The company announced the results of an open-label, six-month safety re-treatment study (PRO-811) of patients with opioid dependence who previously completed a full six months of treatment in Titan's confirmatory Phase 3 clinical trial of the investigational drug Probuphine™. In the 85 patients enrolled in this retreatment study, Probuphine was shown to be well tolerated, including the implant insertion and removal procedures, with a low incidence of adverse events and overall safety profile similar to that observed in the confirmatory Phase 3 study. Patients also reported a decreased use of illicit opioids, good control of opioid withdrawal and cravings and high overall satisfaction with Probuphine. These data build upon the positive results of the Probuphine Phase 3 program reported to date and further support the company's preparation of a New Drug Application (NDA) for Probuphine.
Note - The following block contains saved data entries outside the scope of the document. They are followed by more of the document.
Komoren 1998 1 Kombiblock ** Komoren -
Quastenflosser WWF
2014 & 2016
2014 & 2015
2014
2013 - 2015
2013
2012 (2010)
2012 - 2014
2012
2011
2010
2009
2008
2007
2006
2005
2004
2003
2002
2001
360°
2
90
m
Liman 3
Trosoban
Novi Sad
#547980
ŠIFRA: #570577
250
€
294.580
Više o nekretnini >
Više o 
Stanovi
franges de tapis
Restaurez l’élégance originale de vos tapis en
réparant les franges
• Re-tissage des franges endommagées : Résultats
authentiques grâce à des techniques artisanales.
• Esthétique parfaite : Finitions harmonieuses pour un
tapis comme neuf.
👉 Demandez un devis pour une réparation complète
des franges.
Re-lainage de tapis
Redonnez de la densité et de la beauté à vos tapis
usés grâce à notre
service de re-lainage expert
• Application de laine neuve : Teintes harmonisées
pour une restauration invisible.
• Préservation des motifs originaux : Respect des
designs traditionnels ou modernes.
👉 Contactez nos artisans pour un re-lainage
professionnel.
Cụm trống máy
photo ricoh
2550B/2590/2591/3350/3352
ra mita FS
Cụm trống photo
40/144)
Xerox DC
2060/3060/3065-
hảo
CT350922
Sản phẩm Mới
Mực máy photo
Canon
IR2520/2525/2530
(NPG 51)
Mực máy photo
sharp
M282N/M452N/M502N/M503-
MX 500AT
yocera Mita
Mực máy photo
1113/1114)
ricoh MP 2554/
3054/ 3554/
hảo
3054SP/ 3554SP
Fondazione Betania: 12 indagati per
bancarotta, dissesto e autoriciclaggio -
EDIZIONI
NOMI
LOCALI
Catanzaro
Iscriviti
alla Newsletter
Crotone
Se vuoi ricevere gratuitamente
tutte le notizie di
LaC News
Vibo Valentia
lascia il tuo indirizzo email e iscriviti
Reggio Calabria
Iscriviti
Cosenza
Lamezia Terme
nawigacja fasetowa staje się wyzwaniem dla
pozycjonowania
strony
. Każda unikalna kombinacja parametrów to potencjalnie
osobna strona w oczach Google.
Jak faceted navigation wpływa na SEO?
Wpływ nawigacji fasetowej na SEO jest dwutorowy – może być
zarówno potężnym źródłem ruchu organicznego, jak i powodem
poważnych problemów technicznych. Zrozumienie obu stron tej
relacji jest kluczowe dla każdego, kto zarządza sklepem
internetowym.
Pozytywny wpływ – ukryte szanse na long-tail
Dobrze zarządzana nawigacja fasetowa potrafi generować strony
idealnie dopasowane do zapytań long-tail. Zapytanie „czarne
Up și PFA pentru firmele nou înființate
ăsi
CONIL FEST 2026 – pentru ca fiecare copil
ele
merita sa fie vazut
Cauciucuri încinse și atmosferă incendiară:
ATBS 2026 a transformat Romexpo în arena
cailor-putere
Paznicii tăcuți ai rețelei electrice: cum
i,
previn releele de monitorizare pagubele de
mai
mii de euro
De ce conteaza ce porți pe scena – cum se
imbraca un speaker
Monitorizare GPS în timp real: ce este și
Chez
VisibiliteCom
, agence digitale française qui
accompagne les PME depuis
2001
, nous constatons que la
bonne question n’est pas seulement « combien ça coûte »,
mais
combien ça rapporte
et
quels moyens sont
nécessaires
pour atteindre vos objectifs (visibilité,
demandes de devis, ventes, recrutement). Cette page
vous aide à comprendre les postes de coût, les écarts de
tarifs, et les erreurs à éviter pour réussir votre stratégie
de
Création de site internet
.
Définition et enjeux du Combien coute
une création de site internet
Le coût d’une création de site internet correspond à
Titan also provided an update on the preparation of the NDA for Probuphine, which it now plans to submit in the third quarter of this year. The company is on track to complete its analytical testing of Probuphine to provide additional Chemistry, Manufacturing and Control (CMC) data requested by the U.S. Food and Drug Administration (FDA) along with its preparation of the integrated clinical data, summary reports and electronic document preparation by mid-year. The manufacturing facility expansion and qualification for commercial scale production of Probuphine is in process, but has been slightly delayed due to longer than expected lead-time on air handling equipment and the manufacturing of three qualification batches is now expected to be completed in September.

"As a clinician, I know first-hand how desperate the patient need is for a safe and effective treatment for opioid dependence, especially one that patients feel improves their condition and their compliance," said Walter Ling, M.D., Professor of Psychiatry and Director, Integrated Substance Abuse Programs at the David Geffen School of Medicine at UCLA. "These data continue to show that Probuphine could represent a new and potentially improved method of delivering buprenorphine to patients -- one that improves the quality of life of patients, lessens physicians' concerns about compliance and medication diversion and shifts the treatment landscape."